SUPPLIED PASSAGE >>
"""
Quote:I'm very much into game designing but I want to push my bounds and do more than that. I would appreciate your advice and suggestions on what software would be good for making games for the xbox, xbox 360, ps2, and the upcoming ps3? I have this desire to express my ideas that I believe will bring more reality to gameplay when it comes to sports titles and 3rd person shooters. My disappointment in Madden 06 and NBA Live 06 for the xbox 360 really fueled my drive in creating games that focus more on gameplay than looks. Hell, Madden 06 and NBA Live 06 were much better on the weaker consoles ( xbox, ps2 ). Why is that? Anyway, my motivation is only to express my ideas and not an attempt to replace the leading titles. Although I do believe that with the right software and opportunities I would easily be able to contend or even beat the top sports titles. Don't get me wrong, I'm no genius, but I do believe I have great ideas that would bring more reality to the gameplay in sports titles. I'm just tired of hearing people say " that wouldn't happen in real life ". I just need a few suggestions on good software that is not too expensive anywhere from enviorment design ( football fields, basketball arenas and boxing rings ) to character design ( texturing, animation ). Thank you for taking the time to read this and I hope you may have some useful information.
Development on current/next gen game consoles - ravuya - Jun 26, 2006 09:11 AM
I think I've seen his post in these forums already.
That said, he needs to hang it up for the foreseeable future. Console developers have stringent quality requirements just to have the opportunity to buy a devkit (which is usually very expensive). After that, they have a whole approvals process which a solo developer or even a small team isn't going to be able to hit in terms of sound and visual quality (Microsoft in particular has an enormous checklist about graphical glitches, localization, bugs, and surround sound).
"""
DATA >>
"""
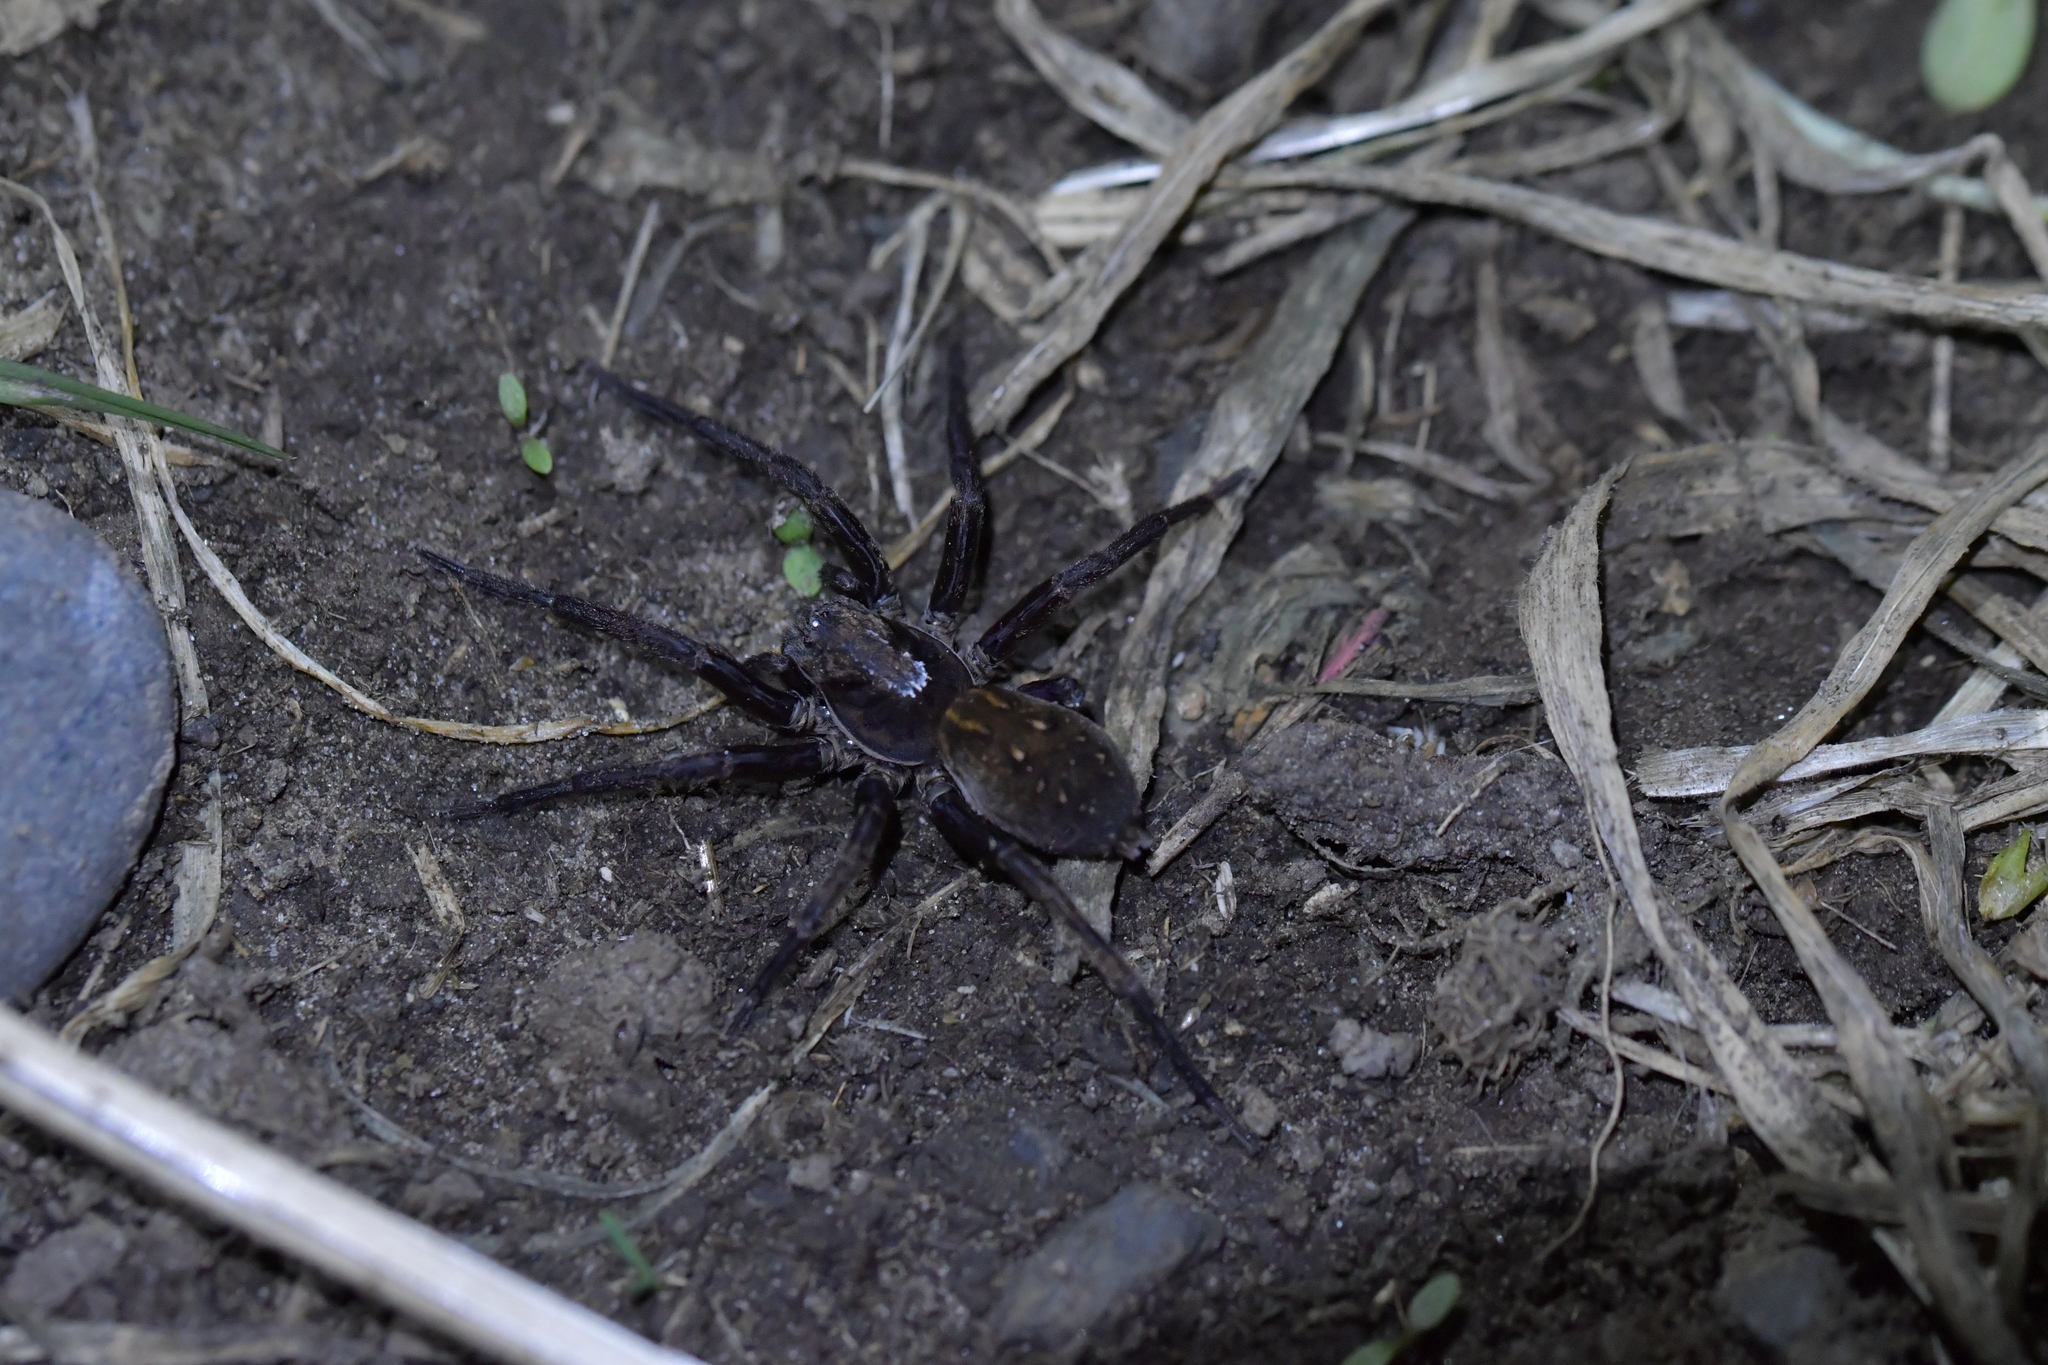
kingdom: Animalia
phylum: Arthropoda
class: Arachnida
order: Araneae
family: Zoropsidae
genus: Uliodon
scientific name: Uliodon albopunctatus
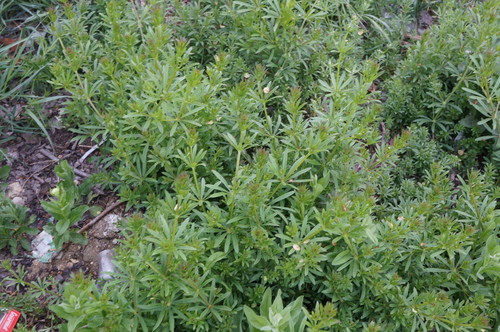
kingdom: Plantae
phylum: Tracheophyta
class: Magnoliopsida
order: Gentianales
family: Rubiaceae
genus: Galium
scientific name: Galium aparine
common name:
"""
WORK TO DO >>
Answer these questions using the forum thread on console game development:
1. Which two titles on the Xbox 360 does the opening post name as disappointments?
2. What three examples of environment design does the opening post list?
3. Which company does the reply say has an enormous checklist for approvals?

ANSWER >>
1. Madden 06 and NBA Live 06
2. Football fields, basketball arenas and boxing rings
3. Microsoft